Qu’est-ce que le Goulag?, demande, un moment donné, Nicolas Werth à de jeunes serveuses d’un restaurant de Magadan.

«C’est … un groupe de rock?», répondent alors, sous forme d’interrogation, ces résidentes de la capitale de la Kolyma, une ville sortie de terre dans les années trente par la sueur et le sang des forçats!

Car même à Magadan, la plupart veulent oublier.

Et pourtant, le Goulag a pétri non seulement la région, mais toute la société russe d’aujourd’hui. Rappelons-le: pendant un quart de siècle, un adulte sur six y a été condamné et y a passé une partie de sa vie! Imaginons, un instant, tous ces gens et tous les autres qui les ont «dénoncés», voisins, collègues, amis et familles. Imaginons, ensuite, ce qu’il reste des rapports humains, ou la ruine de la confiance en l’autre.

Dans son livre Histoire de l’Union soviétique, Werth dit que la forte mobilité sociale ascendante, si caractéristique du stalinisme, avait aussi son revers, une forte mobilité descendante.
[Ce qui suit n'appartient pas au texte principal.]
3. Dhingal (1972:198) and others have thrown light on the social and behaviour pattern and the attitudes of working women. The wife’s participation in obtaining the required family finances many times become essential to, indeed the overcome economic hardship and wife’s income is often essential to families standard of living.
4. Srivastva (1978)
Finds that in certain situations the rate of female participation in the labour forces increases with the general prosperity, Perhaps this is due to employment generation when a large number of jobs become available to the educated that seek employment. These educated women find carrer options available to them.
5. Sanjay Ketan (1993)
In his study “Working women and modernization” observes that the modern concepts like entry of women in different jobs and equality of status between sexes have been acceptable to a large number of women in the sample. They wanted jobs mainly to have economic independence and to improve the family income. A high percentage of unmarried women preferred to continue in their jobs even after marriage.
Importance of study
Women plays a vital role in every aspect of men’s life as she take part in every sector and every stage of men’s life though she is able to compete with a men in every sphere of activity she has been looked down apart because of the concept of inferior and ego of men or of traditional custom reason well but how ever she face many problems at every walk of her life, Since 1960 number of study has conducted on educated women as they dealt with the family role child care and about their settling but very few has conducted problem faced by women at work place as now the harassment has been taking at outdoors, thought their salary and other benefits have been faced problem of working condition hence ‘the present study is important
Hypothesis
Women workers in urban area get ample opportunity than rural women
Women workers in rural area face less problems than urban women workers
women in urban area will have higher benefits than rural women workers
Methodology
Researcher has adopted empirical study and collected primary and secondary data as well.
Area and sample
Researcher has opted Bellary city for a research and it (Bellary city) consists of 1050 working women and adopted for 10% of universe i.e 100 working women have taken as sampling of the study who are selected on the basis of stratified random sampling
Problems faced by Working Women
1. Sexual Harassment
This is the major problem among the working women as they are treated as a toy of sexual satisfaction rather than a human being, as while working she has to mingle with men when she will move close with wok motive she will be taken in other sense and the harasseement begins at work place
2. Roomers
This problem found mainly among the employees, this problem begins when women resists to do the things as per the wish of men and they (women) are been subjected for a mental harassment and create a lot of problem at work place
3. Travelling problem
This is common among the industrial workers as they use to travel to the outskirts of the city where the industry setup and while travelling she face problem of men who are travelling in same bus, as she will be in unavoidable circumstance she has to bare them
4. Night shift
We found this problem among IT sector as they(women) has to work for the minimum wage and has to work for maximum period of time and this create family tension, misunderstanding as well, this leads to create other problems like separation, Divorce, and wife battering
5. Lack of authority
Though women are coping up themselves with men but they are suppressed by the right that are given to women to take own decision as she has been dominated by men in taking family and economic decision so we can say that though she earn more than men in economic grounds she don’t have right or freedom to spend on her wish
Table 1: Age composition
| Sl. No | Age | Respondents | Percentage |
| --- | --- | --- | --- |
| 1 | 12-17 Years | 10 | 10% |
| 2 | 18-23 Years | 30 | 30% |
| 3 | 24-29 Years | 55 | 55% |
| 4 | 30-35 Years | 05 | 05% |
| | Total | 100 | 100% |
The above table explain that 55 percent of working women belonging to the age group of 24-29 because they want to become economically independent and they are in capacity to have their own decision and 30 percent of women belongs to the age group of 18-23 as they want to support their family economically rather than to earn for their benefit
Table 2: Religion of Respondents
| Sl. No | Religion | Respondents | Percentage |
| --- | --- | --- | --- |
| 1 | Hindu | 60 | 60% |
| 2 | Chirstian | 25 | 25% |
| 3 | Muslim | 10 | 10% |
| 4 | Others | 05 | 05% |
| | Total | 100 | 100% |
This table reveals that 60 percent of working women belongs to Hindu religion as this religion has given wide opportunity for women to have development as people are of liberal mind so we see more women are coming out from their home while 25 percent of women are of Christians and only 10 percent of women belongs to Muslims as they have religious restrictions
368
Touché!

La primauté des pégreux en limousines et l’implacabilité des rapports sociaux, si caractéristiques de la Russie d’aujourd’hui, sont l’héritage direct d’une époque qui n’a pas encore été comprise pour ce qu’elle était.

CHALAMOV, Varlam, Récits de la Kolyma, Lagrasse, Verdier, 2003, 1,515 p.

WERTH, Nicolas, La Route de la Kolyma: voyage sur les traces du Goulag, Paris, Belin, 2012, 192 p.

WERTH, Nicolas, Histoire de l’Union soviétique: de l’Empire russe à la Communauté des États indépendants, 1900-1991, Paris, Presses universitaires de France, 2012, 588 p.